Chief Legal Counsel INA, Arisia Pusponegoro, menyatakan bahwa pihaknya tidak dapat memberikan komentar terkait hasil putusan persidangan. Hal ini dikarenakan adanya kerahasiaan yang diatur oleh lembaga Singapore International Arbitration Centre (SIAC). "Kami tidak bisa berkomentar apapun atas hasil perusahaan arbitrasi itu," tegas Arisia di Jakarta, Rabu lalu.
Meski demikian, Arisia membenarkan bahwa proses hukum arbitrase tersebut memang terjadi. Ia menekankan pentingnya menghormati independensi dan aturan yang berlaku. "Proses arbitrase itu memang terjadi, tapi proses arbitrase sendiri, termasuk keputusannya itu, merupakan hal yang harus dirahasiakan berdasarkan peraturan SIAC Singapura. Sebagai salah satu pihak, kami harus mematuhi hal tersebut," jelasnya.
Also Read
Arisia menambahkan, sebagai bentuk komitmen kepada para investor, INA akan tetap bersikap transparan terhadap informasi yang perlu diketahui terkait investasi. "Untuk investasinya sendiri itu kan sesuatu yang kita sudah publikasikan juga.
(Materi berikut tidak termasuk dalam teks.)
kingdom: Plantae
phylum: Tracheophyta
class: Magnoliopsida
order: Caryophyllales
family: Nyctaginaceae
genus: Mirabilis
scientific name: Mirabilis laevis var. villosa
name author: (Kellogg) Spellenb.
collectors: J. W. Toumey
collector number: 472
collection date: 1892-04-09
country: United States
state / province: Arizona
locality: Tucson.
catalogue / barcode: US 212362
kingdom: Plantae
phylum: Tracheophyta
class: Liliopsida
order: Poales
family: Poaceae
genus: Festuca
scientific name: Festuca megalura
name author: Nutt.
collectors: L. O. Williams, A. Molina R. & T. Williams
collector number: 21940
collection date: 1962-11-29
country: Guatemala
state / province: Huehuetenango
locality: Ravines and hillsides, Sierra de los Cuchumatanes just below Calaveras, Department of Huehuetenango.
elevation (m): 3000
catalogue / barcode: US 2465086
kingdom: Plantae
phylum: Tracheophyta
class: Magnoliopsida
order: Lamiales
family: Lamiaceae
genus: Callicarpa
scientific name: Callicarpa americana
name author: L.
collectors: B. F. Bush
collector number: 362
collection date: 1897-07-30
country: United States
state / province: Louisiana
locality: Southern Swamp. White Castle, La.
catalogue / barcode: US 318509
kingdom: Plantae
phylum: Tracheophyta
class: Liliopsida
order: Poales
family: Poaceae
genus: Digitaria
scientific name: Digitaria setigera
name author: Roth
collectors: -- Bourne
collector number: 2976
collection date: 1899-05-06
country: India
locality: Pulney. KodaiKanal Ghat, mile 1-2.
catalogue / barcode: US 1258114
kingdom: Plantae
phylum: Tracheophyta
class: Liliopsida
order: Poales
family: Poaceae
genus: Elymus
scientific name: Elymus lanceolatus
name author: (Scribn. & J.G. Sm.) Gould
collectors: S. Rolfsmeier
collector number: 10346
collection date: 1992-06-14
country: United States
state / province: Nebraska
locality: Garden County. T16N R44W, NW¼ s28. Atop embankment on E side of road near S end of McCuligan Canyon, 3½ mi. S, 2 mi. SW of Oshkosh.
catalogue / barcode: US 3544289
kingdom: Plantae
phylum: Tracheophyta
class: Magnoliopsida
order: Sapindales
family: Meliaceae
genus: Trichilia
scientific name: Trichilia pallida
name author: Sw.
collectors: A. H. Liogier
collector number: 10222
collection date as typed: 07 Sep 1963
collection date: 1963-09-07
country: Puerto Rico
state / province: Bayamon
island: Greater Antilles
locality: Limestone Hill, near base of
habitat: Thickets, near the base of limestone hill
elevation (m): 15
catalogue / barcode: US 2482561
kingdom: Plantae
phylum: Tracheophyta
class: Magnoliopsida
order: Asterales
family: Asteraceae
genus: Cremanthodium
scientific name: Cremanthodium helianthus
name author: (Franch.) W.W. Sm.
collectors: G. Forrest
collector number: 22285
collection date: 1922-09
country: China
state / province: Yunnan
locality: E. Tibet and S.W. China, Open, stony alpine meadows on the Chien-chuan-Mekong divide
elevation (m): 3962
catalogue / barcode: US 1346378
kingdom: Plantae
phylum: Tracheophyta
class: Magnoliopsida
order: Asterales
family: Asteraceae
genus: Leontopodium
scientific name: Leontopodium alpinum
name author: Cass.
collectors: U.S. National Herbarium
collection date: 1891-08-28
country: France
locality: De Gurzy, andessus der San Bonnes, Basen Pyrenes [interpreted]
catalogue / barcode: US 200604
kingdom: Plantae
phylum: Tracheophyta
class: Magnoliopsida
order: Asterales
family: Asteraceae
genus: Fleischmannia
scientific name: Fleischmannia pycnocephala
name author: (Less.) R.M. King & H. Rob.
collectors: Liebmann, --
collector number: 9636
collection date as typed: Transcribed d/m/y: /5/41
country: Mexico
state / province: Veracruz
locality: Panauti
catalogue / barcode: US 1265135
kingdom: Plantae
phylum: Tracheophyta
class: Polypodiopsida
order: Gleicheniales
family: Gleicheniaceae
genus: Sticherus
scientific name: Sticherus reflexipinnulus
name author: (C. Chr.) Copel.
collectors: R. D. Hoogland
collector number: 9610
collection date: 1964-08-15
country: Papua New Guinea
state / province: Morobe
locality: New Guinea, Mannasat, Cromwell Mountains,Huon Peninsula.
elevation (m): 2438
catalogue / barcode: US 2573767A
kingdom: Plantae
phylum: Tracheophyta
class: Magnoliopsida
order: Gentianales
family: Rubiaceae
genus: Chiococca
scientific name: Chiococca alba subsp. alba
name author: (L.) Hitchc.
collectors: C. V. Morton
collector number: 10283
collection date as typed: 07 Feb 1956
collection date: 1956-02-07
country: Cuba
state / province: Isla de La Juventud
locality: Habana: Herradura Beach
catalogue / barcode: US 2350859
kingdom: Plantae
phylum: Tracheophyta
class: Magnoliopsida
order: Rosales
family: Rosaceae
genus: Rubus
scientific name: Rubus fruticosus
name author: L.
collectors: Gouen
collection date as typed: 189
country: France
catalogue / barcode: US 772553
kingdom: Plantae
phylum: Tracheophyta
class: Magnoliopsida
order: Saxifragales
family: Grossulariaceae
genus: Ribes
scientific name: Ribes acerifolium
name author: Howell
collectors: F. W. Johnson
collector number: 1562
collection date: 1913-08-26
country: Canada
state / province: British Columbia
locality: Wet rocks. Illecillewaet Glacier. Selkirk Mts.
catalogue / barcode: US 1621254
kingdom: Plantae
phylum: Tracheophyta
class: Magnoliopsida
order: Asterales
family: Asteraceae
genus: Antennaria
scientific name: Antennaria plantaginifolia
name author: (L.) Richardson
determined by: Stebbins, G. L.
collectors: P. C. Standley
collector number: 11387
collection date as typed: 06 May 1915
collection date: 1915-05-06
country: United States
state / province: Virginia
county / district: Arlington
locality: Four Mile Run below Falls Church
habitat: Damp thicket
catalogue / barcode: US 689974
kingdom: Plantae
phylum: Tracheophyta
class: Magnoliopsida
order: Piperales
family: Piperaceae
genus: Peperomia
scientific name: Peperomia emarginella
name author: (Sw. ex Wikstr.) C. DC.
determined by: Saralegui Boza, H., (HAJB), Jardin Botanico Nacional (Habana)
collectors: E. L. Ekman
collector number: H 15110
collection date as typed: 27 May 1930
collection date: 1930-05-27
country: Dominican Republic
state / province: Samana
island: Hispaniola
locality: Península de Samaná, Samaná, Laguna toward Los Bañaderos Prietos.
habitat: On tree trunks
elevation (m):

Ada nilai investasinya, di mana saja, dan nilainya berapa itu ada secara publicly available information," ujarnya, menegaskan bahwa detail investasi awal telah diumumkan melalui siaran pers.
Sengketa ini pertama kali terungkap melalui keterbukaan informasi KAEF. Dokumen tersebut merujuk pada surat yang dikirimkan oleh anak usaha INA, PT Akar Investasi Indonesia, bersama anak usaha Silk Road Fund (SRF), yakni CIS Limited, pada 4 Juni 2024.
Arisia menutup pernyataannya dengan menegaskan bahwa INA bertanggung jawab penuh atas perannya, baik sebagai investor maupun mitra investasi. "Kami laksanakan apa yang menjadi hak-hak kami berdasar hukum dan berdasarkan kontrak," pungkasnya.